GOALS ->
(a) Name every kind of stone that the rock-hunting forum post says was brought back from the trip to West NC.
(b) Write the next part of the rock-hunting forum post, picking up after its final sentence.

DOCUMENT PASSAGE ->
========================================

Hello, I haven't posted in a long while. This past week I finally got down to West NC to do some rock hunting. We had a great time and found way more than expected. We did a few 'gem mines' and went out on our own. We came back with corundum (light pink and darker), kyanite, emerald, tigers eye, many different quartz (some with nice inclusions) and lots of small pieces of garnet.
My question is what to do with all of this material. I have wanted to polish/cut some of these stones. I have looked into lapidary equipment, but it looks rather expensive. I was wondering if using regular bench grinders with different wheels would be good for a beginner? Should I just buy a tumbler? I know this wouldn't get the best results from many of these pieces, and some of these pieces are already small. Any help on this would be great. I haven't been able to find much else out on the web.
I forgot to mention that I do have some shop equipment that I may be able to use. I have a dremel and a 1950's shop smith. I'm not sure if I could rig up a grinder to the shop smith or not.
From what I have seen so far, you can put diamond grit wheels on any proper sized arbor (make sure the bore hole is the right size or get cheap plastic spacers for inside the wheel to make them fit) and they will work fine to grind stone as long as you can get a decent amount of water onto the wheels, either via drizzling from the top or squirting up from the bottom. In a pinch, I will squirt the wheel with a squirt gun in one hand while holding the rock against the wheel with the other hand, but this is a difficult way to cab!
And of course you need a motor system to turn the arbor. I think about 1/4 to 1/3 horsepower will do it, but would have to check what we are using to make sure. The bigger 8 inch wheels are on the higher end for needed horspower. Most people are happy with 6 inch wheels which cost less. If you have big hands/fat fingers, then you may want to make a lot of space between wheels, but it's not essential. Use spacers between the wheels to add space, or just have more than one machine with just a few wheels on each. Make sure the motor type is that slower turning and higher torque kind, I think that's 1750RPM if I remember correctly which is what they use for grinding and cutting where a lot of pressure/drag goes onto the wheel. Also you will need some kind of splatter guard, which I have at times jury rigged by cutting up stiff but thin pieces of plastic and holding them in place via strong magnets. Magnets worked because the anchor spots were metal.

========================================

Annotation data for picture regions ->
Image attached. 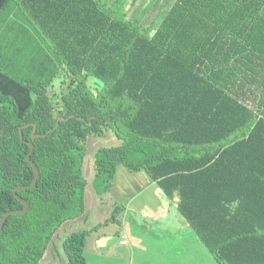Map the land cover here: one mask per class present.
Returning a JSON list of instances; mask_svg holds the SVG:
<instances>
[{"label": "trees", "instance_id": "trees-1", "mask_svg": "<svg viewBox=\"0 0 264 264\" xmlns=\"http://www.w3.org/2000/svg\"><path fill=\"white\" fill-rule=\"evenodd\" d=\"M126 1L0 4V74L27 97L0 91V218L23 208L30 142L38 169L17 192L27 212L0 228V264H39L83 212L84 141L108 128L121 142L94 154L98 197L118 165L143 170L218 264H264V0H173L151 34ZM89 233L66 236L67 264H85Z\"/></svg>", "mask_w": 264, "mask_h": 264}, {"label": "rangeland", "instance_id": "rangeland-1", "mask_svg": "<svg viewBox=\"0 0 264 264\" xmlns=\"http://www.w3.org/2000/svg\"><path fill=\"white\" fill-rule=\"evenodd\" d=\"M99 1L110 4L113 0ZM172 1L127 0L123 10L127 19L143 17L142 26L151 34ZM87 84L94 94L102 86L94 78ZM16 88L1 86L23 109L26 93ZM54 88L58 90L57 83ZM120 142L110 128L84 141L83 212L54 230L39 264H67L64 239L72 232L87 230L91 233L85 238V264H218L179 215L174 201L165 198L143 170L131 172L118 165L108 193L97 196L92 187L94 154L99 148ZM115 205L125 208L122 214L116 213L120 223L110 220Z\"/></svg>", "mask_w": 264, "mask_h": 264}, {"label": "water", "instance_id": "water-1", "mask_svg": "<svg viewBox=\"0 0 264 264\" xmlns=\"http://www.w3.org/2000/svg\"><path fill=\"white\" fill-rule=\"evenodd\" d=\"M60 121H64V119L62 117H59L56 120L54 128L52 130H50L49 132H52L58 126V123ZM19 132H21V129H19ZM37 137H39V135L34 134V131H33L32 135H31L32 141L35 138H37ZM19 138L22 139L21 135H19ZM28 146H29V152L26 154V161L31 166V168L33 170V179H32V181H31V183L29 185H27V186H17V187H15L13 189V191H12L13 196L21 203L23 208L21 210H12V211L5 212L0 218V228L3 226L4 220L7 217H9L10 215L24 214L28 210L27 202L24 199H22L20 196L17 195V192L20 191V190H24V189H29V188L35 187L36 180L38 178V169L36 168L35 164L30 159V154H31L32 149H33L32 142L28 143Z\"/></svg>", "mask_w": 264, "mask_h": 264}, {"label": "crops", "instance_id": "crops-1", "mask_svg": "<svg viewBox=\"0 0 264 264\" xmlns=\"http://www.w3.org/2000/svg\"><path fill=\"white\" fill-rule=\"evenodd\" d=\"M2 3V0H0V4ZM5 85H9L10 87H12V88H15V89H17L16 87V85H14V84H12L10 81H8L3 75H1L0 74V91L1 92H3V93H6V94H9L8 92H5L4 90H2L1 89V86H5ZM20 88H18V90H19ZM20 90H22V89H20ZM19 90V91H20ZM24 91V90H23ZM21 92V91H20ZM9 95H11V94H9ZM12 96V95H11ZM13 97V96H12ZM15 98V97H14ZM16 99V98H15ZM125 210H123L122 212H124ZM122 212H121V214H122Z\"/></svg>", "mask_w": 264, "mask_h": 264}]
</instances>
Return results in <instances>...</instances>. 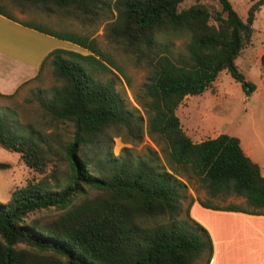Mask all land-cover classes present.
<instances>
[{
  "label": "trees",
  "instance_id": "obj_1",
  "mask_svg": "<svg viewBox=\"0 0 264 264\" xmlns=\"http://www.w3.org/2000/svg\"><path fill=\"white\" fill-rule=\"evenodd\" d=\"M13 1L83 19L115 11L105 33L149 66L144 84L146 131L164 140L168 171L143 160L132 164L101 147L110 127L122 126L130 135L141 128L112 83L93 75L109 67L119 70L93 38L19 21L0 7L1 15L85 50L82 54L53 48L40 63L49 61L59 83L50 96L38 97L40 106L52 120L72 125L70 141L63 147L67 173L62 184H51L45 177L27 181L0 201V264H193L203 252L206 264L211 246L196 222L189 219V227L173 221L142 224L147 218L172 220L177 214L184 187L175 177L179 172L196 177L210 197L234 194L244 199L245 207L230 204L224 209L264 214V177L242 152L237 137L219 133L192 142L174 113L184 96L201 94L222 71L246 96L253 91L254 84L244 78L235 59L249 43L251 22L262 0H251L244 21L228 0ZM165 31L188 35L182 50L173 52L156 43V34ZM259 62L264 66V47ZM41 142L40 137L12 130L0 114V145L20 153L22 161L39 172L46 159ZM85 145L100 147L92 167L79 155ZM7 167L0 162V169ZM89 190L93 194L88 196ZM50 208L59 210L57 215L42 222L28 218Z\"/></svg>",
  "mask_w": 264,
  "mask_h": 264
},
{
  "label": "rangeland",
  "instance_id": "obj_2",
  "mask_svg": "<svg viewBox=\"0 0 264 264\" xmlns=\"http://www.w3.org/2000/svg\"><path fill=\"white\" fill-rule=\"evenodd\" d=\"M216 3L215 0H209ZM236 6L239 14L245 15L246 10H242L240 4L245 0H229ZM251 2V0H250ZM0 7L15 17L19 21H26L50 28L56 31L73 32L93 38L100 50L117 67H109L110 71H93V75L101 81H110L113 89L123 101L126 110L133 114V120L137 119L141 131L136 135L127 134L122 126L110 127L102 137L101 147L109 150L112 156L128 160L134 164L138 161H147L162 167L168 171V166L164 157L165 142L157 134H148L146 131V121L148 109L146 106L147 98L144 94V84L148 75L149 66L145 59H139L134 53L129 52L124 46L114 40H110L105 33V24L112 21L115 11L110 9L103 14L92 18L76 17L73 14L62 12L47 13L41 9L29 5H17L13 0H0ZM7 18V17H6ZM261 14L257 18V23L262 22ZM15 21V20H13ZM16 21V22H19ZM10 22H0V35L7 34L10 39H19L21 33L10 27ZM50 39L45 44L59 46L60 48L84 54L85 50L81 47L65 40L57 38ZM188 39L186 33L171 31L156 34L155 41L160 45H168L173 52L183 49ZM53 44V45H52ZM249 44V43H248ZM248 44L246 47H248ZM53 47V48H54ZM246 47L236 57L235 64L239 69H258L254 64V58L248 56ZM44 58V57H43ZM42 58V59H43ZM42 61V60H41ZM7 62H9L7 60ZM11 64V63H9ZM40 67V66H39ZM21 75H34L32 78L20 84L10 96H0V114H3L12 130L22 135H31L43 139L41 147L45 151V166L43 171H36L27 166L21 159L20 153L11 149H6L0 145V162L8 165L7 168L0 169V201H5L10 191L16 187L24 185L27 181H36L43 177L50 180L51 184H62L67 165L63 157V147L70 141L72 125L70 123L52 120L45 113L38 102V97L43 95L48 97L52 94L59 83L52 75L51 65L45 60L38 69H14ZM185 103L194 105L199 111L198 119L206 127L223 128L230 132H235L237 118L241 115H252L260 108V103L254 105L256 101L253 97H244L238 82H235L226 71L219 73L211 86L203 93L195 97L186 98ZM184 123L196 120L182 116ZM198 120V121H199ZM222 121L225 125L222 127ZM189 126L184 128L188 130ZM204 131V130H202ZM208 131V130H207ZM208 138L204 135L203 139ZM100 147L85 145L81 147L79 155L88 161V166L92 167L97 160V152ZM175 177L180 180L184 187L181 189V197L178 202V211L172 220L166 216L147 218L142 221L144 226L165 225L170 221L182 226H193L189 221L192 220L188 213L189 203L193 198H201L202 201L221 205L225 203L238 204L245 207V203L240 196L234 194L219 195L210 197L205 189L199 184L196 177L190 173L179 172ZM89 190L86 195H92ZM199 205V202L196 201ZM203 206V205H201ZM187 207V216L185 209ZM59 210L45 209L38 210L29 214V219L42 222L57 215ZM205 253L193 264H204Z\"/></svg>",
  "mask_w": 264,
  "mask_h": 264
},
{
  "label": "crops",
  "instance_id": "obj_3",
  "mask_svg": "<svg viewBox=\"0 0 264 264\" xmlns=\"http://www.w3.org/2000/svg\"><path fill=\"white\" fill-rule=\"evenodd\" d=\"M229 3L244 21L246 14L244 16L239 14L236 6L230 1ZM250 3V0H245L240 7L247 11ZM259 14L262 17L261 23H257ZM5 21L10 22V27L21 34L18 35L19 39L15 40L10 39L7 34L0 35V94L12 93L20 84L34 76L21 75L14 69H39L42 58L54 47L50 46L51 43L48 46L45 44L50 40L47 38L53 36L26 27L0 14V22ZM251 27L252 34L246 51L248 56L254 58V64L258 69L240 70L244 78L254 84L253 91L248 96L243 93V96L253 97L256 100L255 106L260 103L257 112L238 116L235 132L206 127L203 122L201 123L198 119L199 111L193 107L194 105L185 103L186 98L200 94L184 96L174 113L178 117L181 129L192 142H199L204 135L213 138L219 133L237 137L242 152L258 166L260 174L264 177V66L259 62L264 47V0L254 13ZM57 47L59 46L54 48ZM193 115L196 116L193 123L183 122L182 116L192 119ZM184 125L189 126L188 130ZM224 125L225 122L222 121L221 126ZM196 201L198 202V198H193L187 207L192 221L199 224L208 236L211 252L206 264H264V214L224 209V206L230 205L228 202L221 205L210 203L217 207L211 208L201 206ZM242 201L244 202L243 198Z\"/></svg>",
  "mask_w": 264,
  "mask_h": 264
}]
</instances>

========================================

ANSWERS FOR THE EXERCISE ->
(a) Corundum, kyanite, emerald, tigers eye, quartz, garnet

(b)
The main prob is that you need a number of wheels to get a decent grind and polish, each wheel with a finer grit. I don't know how few you can get away with and still get a decent shine. Typically, we at our shop use 6 wheels and sometimes need a separate buffing at the end for that last high polish, but could be you could get away with fewer wheels and use some diamond grit buff pads. Maybe others here can make suggestions on minimum wheels needed.
Unfortunately, most of the material from the gem mine slucies are tumble grade at best. Sometimes, you will run across a piece that is cabbing grade, and maybe even facet grade. It all depends on the price of the bucket you paid for. Remmber, these places make their money by salting their buckets. Their real brad and butter money comes from you leaving your finds with them and letting them cut it for you. Their typical price ranges from $40 - $65 per stone. Do you get the stone you left? Sometimes.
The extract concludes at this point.